You can let private companies continue to offer email addresses for everything else, anonymously and under whatever terms. (Much like how you can still buy a mailbox if you want, but you're always guaranteed to receive the mail at your address.) Just ensure that people aren't cut off from essential services.



Good idea which will work for most people, however it'll be an issue for dissidents or people moving countries. Those can use some other provider, while everyone else (99%?) can be covered by this solution.

I guess there should be a provision against gov services making it mandatory for people to use the gov provided email.


A government that would punish dissidents by locking them out of bank accounts etc. can already do so by extrajudicially freezing their bank accounts in the first place (looking at you, Canada).

In my view those email address should be strictly national and reserved for national-level services, so whenever you move to another country you should get a new email address at the same time as you get a tax ID number.


Estonia tried this with national first.last@eesti.ee email for everyone. Turns out nobody cared and they will shut it down on 1. November.

https://news.err.ee/1608966110/ria-ends-support-for-eesti-ee...


Doesn’t seem to be the same thing:

> The addresses that appear as firstname.lastname@eesti.ee (for example, mariann.mustikamets@eesti.ee) or companyname@eesti.ee (worldsbestransport@eesti.ee) can be used for private correspondence, while it is not part of the public mailbox service. Emails sent to these addresses are not saved in the person's public mailbox but are forwarded to the personal email address they've specified in the Eesti.ee portal (Gmail, Hotmail etc. accounts).

And:

> The decision does not concern people's official personalcode@eesti.ee addresses that can only be used by state agencies.
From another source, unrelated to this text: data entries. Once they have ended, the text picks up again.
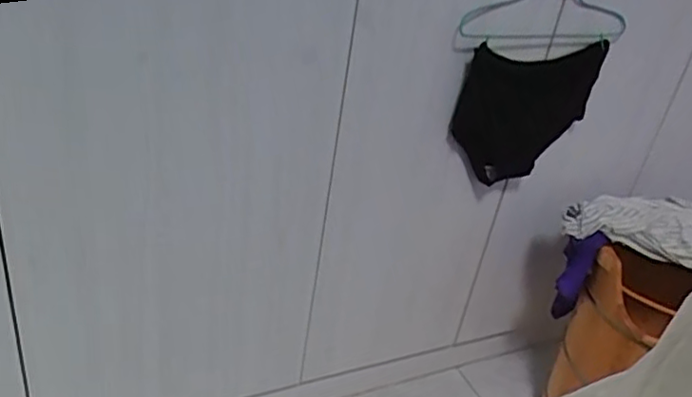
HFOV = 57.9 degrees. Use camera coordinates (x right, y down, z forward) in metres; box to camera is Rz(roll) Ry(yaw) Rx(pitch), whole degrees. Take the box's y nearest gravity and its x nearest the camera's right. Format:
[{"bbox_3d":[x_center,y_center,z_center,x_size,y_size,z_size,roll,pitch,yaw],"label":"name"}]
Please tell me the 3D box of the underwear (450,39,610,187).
[{"bbox_3d":[0.295,-0.140,1.048,0.264,0.236,0.035,-9,35,-27],"label":"underwear"}]

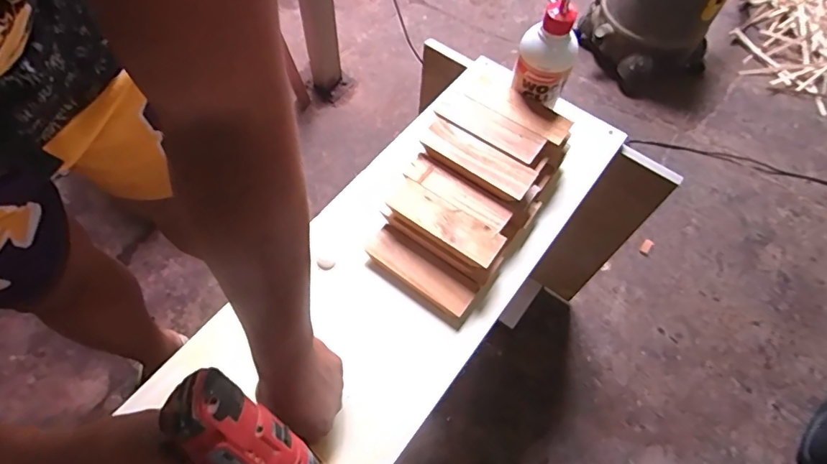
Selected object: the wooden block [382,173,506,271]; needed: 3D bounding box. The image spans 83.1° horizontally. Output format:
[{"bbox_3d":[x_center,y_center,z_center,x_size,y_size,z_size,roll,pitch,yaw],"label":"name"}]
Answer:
[{"bbox_3d":[0.034,-0.011,0.559,0.146,0.014,0.047,34,65,14],"label":"wooden block"}]

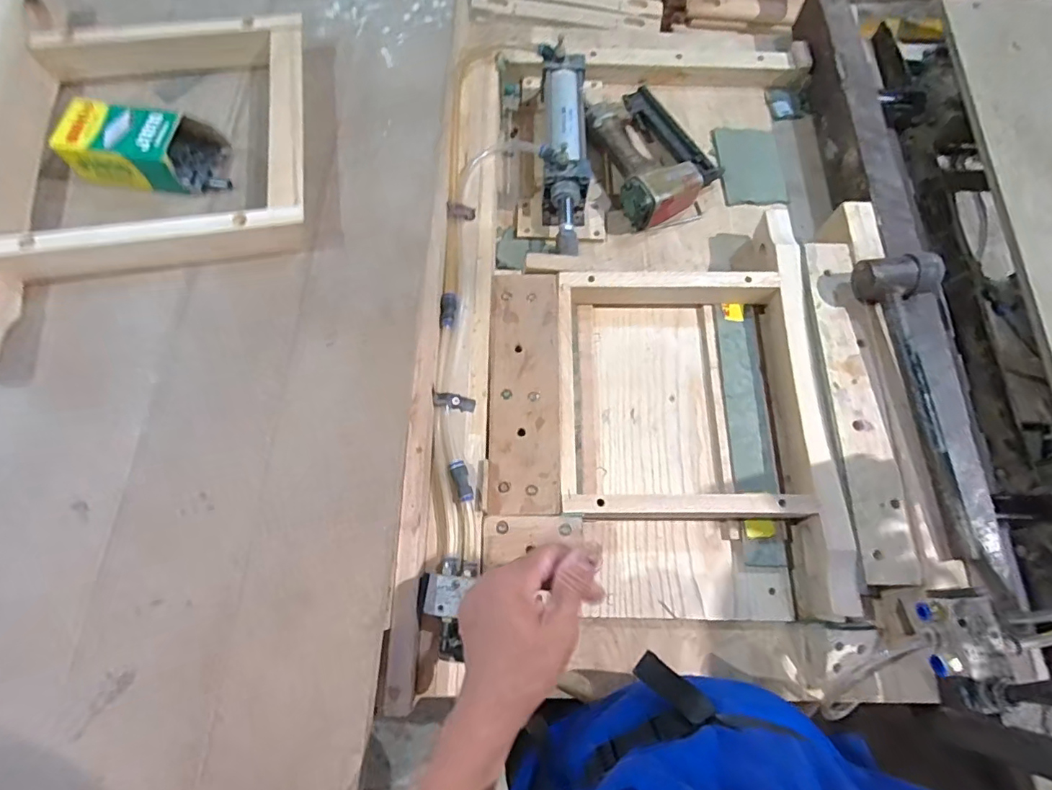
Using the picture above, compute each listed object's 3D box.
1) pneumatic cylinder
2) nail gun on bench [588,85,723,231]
[{"bbox_3d":[0.052,-0.325,0.711,0.067,0.081,0.313,-1,71,-2],"label":"pneumatic cylinder"},{"bbox_3d":[0.179,-0.354,0.741,0.155,0.054,0.227,-18,72,-8],"label":"nail gun on bench"}]

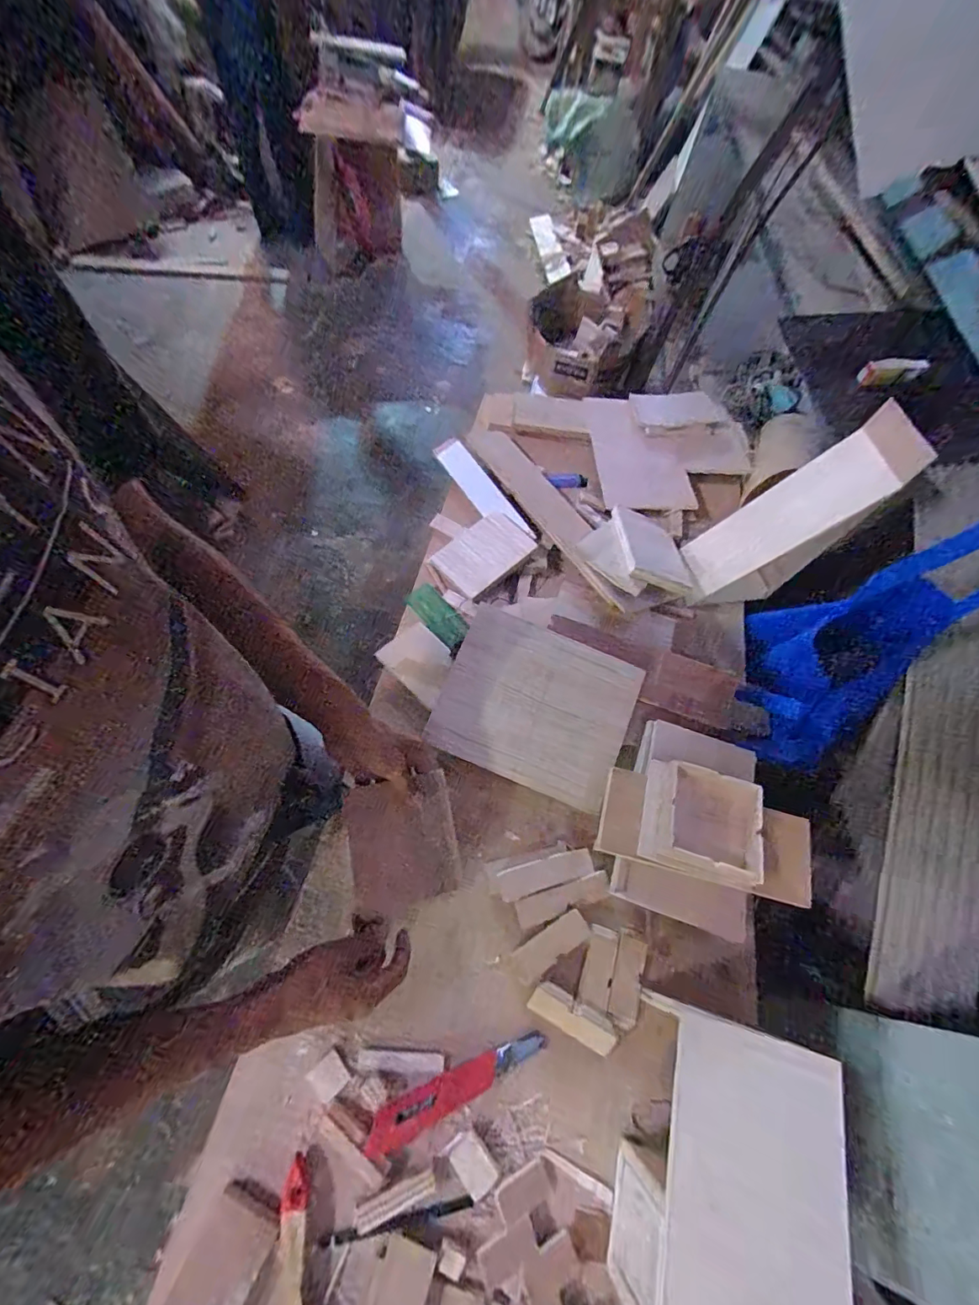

The latter, which was not discontinued, seems to be closer to what your parent comment was suggesting.


...Why default to restricting to a whitelist? If the government is giving you an email address, you should be able to use that as your only email address, that you use for talking with friends and family, etc.

If someone's abusing the privilege, then there can be restrictions added.


Inbox restrictions: because otherwise every single service ever will start accepting only official government emails to sign up, killing anonymity on the internet (and clogging your official mailbox with not-quite-spam).

Outbox restrictions: because otherwise every citizen who gets a bit of malware on one of their devices will start sending spam and get (temporarily) restricted, and the whole point is to have a reliable address that you know the citizen cannot lose access to. Also because it would be real weird if you could send messages to addresses that cannot reply to you because of the inbox whitelist.